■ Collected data

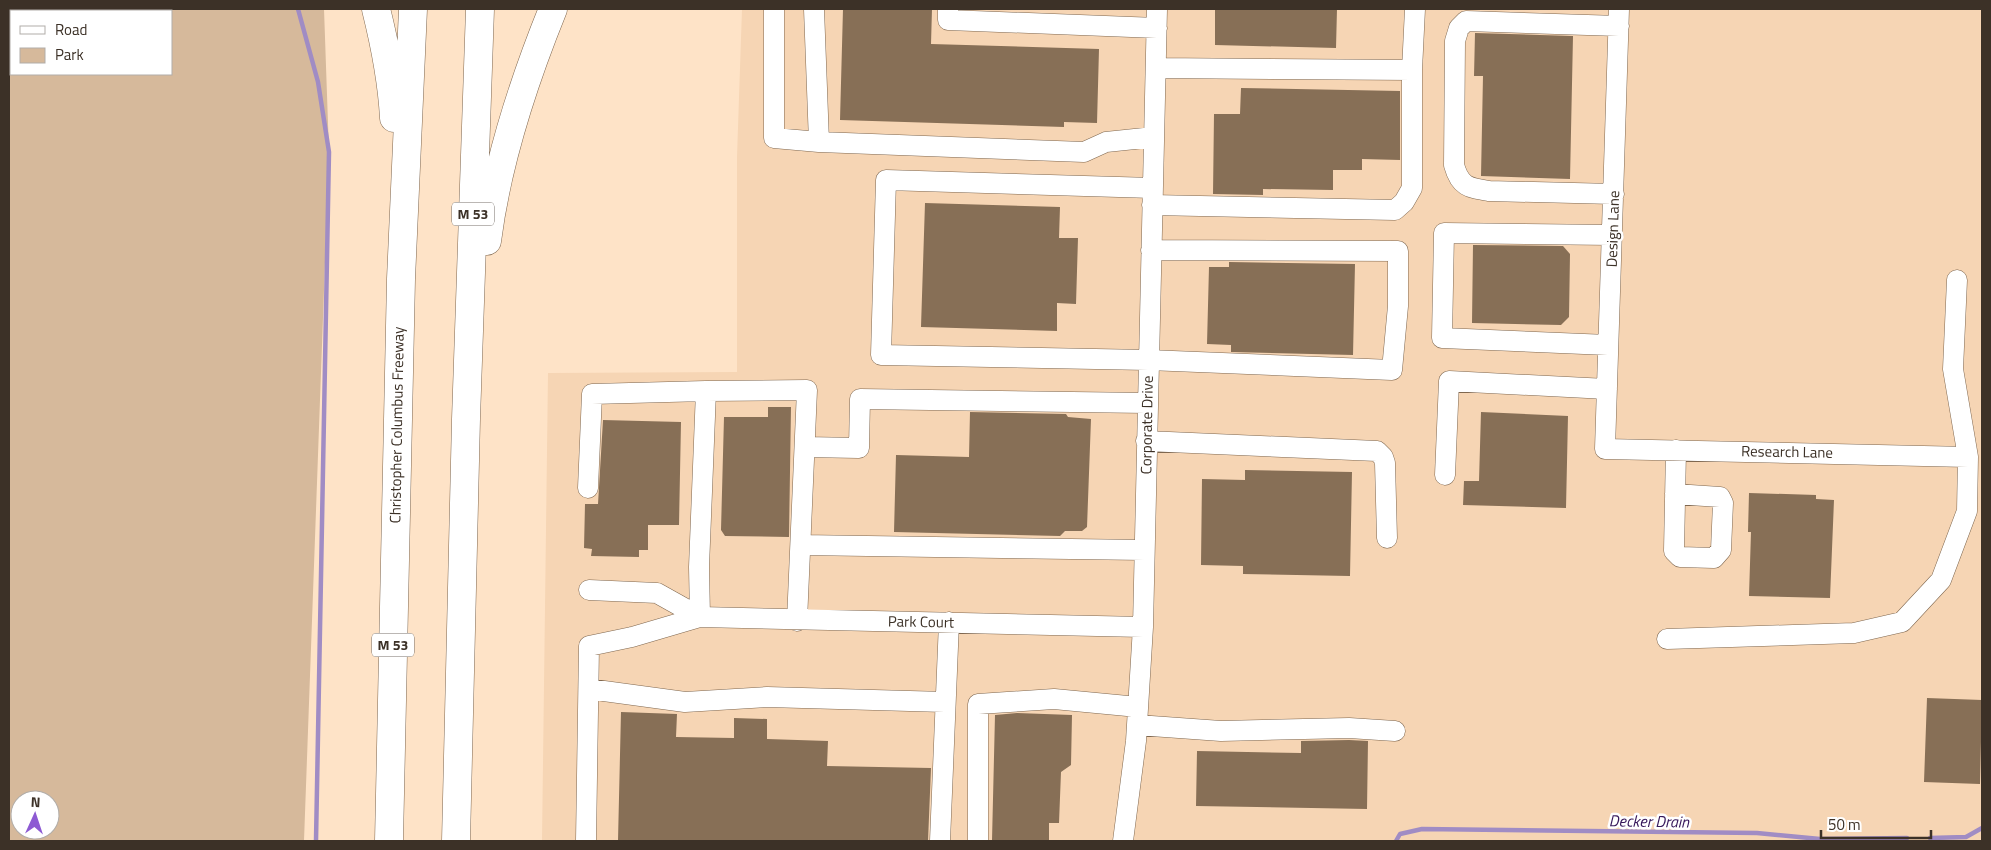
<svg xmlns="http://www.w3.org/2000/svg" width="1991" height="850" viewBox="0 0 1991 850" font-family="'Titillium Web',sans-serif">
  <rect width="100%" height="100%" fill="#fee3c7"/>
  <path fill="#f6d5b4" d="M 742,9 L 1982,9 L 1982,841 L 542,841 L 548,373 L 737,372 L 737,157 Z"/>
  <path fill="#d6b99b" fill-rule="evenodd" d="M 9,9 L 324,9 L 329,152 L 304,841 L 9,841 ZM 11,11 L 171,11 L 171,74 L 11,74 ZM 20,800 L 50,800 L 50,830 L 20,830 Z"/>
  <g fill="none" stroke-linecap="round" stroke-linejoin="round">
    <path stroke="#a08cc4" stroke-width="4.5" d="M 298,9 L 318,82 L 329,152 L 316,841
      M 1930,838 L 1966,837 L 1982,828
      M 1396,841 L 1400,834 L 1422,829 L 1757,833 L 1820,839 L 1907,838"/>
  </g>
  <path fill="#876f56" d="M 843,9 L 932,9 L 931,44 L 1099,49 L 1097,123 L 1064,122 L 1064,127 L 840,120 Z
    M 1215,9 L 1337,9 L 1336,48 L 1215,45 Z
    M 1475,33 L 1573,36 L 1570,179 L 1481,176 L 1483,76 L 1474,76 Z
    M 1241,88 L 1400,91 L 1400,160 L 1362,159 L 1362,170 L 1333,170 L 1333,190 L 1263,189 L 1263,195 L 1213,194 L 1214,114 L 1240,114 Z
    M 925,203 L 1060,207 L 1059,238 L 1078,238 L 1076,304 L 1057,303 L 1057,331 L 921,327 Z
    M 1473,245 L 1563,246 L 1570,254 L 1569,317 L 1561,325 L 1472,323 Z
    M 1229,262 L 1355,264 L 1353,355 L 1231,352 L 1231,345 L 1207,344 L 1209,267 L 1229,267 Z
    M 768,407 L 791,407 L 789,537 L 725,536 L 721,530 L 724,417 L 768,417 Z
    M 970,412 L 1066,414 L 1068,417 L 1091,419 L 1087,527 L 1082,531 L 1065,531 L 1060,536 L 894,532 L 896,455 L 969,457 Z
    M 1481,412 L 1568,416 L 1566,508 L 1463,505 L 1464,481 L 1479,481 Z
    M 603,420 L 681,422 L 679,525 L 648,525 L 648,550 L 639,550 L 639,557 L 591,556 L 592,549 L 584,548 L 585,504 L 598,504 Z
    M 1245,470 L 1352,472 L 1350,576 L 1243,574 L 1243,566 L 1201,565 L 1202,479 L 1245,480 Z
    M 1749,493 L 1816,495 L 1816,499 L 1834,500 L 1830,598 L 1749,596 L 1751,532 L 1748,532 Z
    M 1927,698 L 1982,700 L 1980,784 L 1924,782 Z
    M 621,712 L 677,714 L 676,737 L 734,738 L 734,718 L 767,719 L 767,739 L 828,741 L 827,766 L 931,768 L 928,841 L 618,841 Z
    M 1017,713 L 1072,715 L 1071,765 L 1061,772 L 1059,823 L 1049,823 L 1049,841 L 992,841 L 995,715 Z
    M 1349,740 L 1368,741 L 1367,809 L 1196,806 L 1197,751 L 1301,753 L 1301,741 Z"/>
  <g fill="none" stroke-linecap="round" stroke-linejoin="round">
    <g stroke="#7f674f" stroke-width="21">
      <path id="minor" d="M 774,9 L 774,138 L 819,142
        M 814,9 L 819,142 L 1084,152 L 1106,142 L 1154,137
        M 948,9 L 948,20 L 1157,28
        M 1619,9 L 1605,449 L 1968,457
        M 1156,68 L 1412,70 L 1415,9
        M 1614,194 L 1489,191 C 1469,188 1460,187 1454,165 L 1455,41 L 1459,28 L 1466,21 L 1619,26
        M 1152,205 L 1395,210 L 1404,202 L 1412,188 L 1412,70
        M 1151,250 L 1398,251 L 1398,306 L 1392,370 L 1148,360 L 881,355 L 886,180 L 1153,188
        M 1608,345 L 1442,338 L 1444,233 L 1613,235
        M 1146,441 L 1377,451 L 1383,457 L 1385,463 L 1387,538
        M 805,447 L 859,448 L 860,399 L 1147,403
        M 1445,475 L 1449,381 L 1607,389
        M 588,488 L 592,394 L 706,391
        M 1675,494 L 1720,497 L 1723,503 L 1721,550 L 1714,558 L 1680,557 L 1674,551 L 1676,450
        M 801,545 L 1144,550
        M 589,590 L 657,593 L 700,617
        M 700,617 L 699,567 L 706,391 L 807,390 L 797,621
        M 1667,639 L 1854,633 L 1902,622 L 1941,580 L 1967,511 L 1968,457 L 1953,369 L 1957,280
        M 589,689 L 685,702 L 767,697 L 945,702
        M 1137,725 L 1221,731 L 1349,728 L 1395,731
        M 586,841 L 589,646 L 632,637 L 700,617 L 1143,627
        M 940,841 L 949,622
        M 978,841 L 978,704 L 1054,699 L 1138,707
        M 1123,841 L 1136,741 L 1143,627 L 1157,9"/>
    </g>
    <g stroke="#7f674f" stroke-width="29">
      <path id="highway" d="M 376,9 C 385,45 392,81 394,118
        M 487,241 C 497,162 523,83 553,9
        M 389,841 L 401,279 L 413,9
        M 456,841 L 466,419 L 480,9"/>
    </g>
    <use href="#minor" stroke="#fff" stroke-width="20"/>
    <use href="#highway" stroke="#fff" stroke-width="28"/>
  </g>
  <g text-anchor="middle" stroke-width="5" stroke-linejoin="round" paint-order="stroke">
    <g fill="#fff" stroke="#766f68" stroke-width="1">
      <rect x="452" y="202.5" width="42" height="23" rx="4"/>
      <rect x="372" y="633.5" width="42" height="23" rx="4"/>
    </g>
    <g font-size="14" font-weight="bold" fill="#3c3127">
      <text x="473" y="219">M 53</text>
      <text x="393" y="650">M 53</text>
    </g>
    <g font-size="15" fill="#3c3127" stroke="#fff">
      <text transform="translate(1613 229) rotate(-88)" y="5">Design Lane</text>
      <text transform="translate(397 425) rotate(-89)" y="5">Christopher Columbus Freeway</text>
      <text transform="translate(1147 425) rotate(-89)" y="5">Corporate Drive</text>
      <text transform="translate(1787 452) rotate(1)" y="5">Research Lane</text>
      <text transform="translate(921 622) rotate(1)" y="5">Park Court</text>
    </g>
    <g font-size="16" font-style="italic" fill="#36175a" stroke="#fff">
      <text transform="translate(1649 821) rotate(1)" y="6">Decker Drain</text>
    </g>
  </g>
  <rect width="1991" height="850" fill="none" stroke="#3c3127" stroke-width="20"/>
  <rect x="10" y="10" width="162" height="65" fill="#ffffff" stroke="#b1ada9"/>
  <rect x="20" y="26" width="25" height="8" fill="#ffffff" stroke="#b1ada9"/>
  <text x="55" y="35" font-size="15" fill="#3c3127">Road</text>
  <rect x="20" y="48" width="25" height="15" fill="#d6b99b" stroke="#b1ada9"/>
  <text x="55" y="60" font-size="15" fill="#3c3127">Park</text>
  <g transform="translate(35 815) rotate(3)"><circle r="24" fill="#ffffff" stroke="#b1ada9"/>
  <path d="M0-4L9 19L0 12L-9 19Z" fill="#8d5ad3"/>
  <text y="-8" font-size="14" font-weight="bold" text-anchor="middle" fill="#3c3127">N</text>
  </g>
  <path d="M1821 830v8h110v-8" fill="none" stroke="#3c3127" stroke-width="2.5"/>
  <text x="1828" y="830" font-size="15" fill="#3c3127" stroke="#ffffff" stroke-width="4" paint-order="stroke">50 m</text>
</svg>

■ DESCRIPTION OF THE TASK
Omit the pictures, then output every record exactly as given.

■ EXPECTED OUTPUT
<svg xmlns="http://www.w3.org/2000/svg" width="1991" height="850" viewBox="0 0 1991 850" font-family="'Titillium Web',sans-serif">
  <rect width="100%" height="100%" fill="#fee3c7"/>
  <path fill="#f6d5b4" d="M 742,9 L 1982,9 L 1982,841 L 542,841 L 548,373 L 737,372 L 737,157 Z"/>
  <path fill="#d6b99b" fill-rule="evenodd" d="M 9,9 L 324,9 L 329,152 L 304,841 L 9,841 ZM 11,11 L 171,11 L 171,74 L 11,74 ZM 20,800 L 50,800 L 50,830 L 20,830 Z"/>
  <g fill="none" stroke-linecap="round" stroke-linejoin="round">
    <path stroke="#a08cc4" stroke-width="4.5" d="M 298,9 L 318,82 L 329,152 L 316,841
      M 1930,838 L 1966,837 L 1982,828
      M 1396,841 L 1400,834 L 1422,829 L 1757,833 L 1820,839 L 1907,838"/>
  </g>
  <path fill="#876f56" d="M 843,9 L 932,9 L 931,44 L 1099,49 L 1097,123 L 1064,122 L 1064,127 L 840,120 Z
    M 1215,9 L 1337,9 L 1336,48 L 1215,45 Z
    M 1475,33 L 1573,36 L 1570,179 L 1481,176 L 1483,76 L 1474,76 Z
    M 1241,88 L 1400,91 L 1400,160 L 1362,159 L 1362,170 L 1333,170 L 1333,190 L 1263,189 L 1263,195 L 1213,194 L 1214,114 L 1240,114 Z
    M 925,203 L 1060,207 L 1059,238 L 1078,238 L 1076,304 L 1057,303 L 1057,331 L 921,327 Z
    M 1473,245 L 1563,246 L 1570,254 L 1569,317 L 1561,325 L 1472,323 Z
    M 1229,262 L 1355,264 L 1353,355 L 1231,352 L 1231,345 L 1207,344 L 1209,267 L 1229,267 Z
    M 768,407 L 791,407 L 789,537 L 725,536 L 721,530 L 724,417 L 768,417 Z
    M 970,412 L 1066,414 L 1068,417 L 1091,419 L 1087,527 L 1082,531 L 1065,531 L 1060,536 L 894,532 L 896,455 L 969,457 Z
    M 1481,412 L 1568,416 L 1566,508 L 1463,505 L 1464,481 L 1479,481 Z
    M 603,420 L 681,422 L 679,525 L 648,525 L 648,550 L 639,550 L 639,557 L 591,556 L 592,549 L 584,548 L 585,504 L 598,504 Z
    M 1245,470 L 1352,472 L 1350,576 L 1243,574 L 1243,566 L 1201,565 L 1202,479 L 1245,480 Z
    M 1749,493 L 1816,495 L 1816,499 L 1834,500 L 1830,598 L 1749,596 L 1751,532 L 1748,532 Z
    M 1927,698 L 1982,700 L 1980,784 L 1924,782 Z
    M 621,712 L 677,714 L 676,737 L 734,738 L 734,718 L 767,719 L 767,739 L 828,741 L 827,766 L 931,768 L 928,841 L 618,841 Z
    M 1017,713 L 1072,715 L 1071,765 L 1061,772 L 1059,823 L 1049,823 L 1049,841 L 992,841 L 995,715 Z
    M 1349,740 L 1368,741 L 1367,809 L 1196,806 L 1197,751 L 1301,753 L 1301,741 Z"/>
  <g fill="none" stroke-linecap="round" stroke-linejoin="round">
    <g stroke="#7f674f" stroke-width="21">
      <path id="minor" d="M 774,9 L 774,138 L 819,142
        M 814,9 L 819,142 L 1084,152 L 1106,142 L 1154,137
        M 948,9 L 948,20 L 1157,28
        M 1619,9 L 1605,449 L 1968,457
        M 1156,68 L 1412,70 L 1415,9
        M 1614,194 L 1489,191 C 1469,188 1460,187 1454,165 L 1455,41 L 1459,28 L 1466,21 L 1619,26
        M 1152,205 L 1395,210 L 1404,202 L 1412,188 L 1412,70
        M 1151,250 L 1398,251 L 1398,306 L 1392,370 L 1148,360 L 881,355 L 886,180 L 1153,188
        M 1608,345 L 1442,338 L 1444,233 L 1613,235
        M 1146,441 L 1377,451 L 1383,457 L 1385,463 L 1387,538
        M 805,447 L 859,448 L 860,399 L 1147,403
        M 1445,475 L 1449,381 L 1607,389
        M 588,488 L 592,394 L 706,391
        M 1675,494 L 1720,497 L 1723,503 L 1721,550 L 1714,558 L 1680,557 L 1674,551 L 1676,450
        M 801,545 L 1144,550
        M 589,590 L 657,593 L 700,617
        M 700,617 L 699,567 L 706,391 L 807,390 L 797,621
        M 1667,639 L 1854,633 L 1902,622 L 1941,580 L 1967,511 L 1968,457 L 1953,369 L 1957,280
        M 589,689 L 685,702 L 767,697 L 945,702
        M 1137,725 L 1221,731 L 1349,728 L 1395,731
        M 586,841 L 589,646 L 632,637 L 700,617 L 1143,627
        M 940,841 L 949,622
        M 978,841 L 978,704 L 1054,699 L 1138,707
        M 1123,841 L 1136,741 L 1143,627 L 1157,9"/>
    </g>
    <g stroke="#7f674f" stroke-width="29">
      <path id="highway" d="M 376,9 C 385,45 392,81 394,118
        M 487,241 C 497,162 523,83 553,9
        M 389,841 L 401,279 L 413,9
        M 456,841 L 466,419 L 480,9"/>
    </g>
    <use href="#minor" stroke="#fff" stroke-width="20"/>
    <use href="#highway" stroke="#fff" stroke-width="28"/>
  </g>
  <g text-anchor="middle" stroke-width="5" stroke-linejoin="round" paint-order="stroke">
    <g fill="#fff" stroke="#766f68" stroke-width="1">
      <rect x="452" y="202.5" width="42" height="23" rx="4"/>
      <rect x="372" y="633.5" width="42" height="23" rx="4"/>
    </g>
    <g font-size="14" font-weight="bold" fill="#3c3127">
      <text x="473" y="219">M 53</text>
      <text x="393" y="650">M 53</text>
    </g>
    <g font-size="15" fill="#3c3127" stroke="#fff">
      <text transform="translate(1613 229) rotate(-88)" y="5">Design Lane</text>
      <text transform="translate(397 425) rotate(-89)" y="5">Christopher Columbus Freeway</text>
      <text transform="translate(1147 425) rotate(-89)" y="5">Corporate Drive</text>
      <text transform="translate(1787 452) rotate(1)" y="5">Research Lane</text>
      <text transform="translate(921 622) rotate(1)" y="5">Park Court</text>
    </g>
    <g font-size="16" font-style="italic" fill="#36175a" stroke="#fff">
      <text transform="translate(1649 821) rotate(1)" y="6">Decker Drain</text>
    </g>
  </g>
  <rect width="1991" height="850" fill="none" stroke="#3c3127" stroke-width="20"/>
  <rect x="10" y="10" width="162" height="65" fill="#ffffff" stroke="#b1ada9"/>
  <rect x="20" y="26" width="25" height="8" fill="#ffffff" stroke="#b1ada9"/>
  <text x="55" y="35" font-size="15" fill="#3c3127">Road</text>
  <rect x="20" y="48" width="25" height="15" fill="#d6b99b" stroke="#b1ada9"/>
  <text x="55" y="60" font-size="15" fill="#3c3127">Park</text>
  <g transform="translate(35 815) rotate(3)"><circle r="24" fill="#ffffff" stroke="#b1ada9"/>
  <path d="M0-4L9 19L0 12L-9 19Z" fill="#8d5ad3"/>
  <text y="-8" font-size="14" font-weight="bold" text-anchor="middle" fill="#3c3127">N</text>
  </g>
  <path d="M1821 830v8h110v-8" fill="none" stroke="#3c3127" stroke-width="2.5"/>
  <text x="1828" y="830" font-size="15" fill="#3c3127" stroke="#ffffff" stroke-width="4" paint-order="stroke">50 m</text>
</svg>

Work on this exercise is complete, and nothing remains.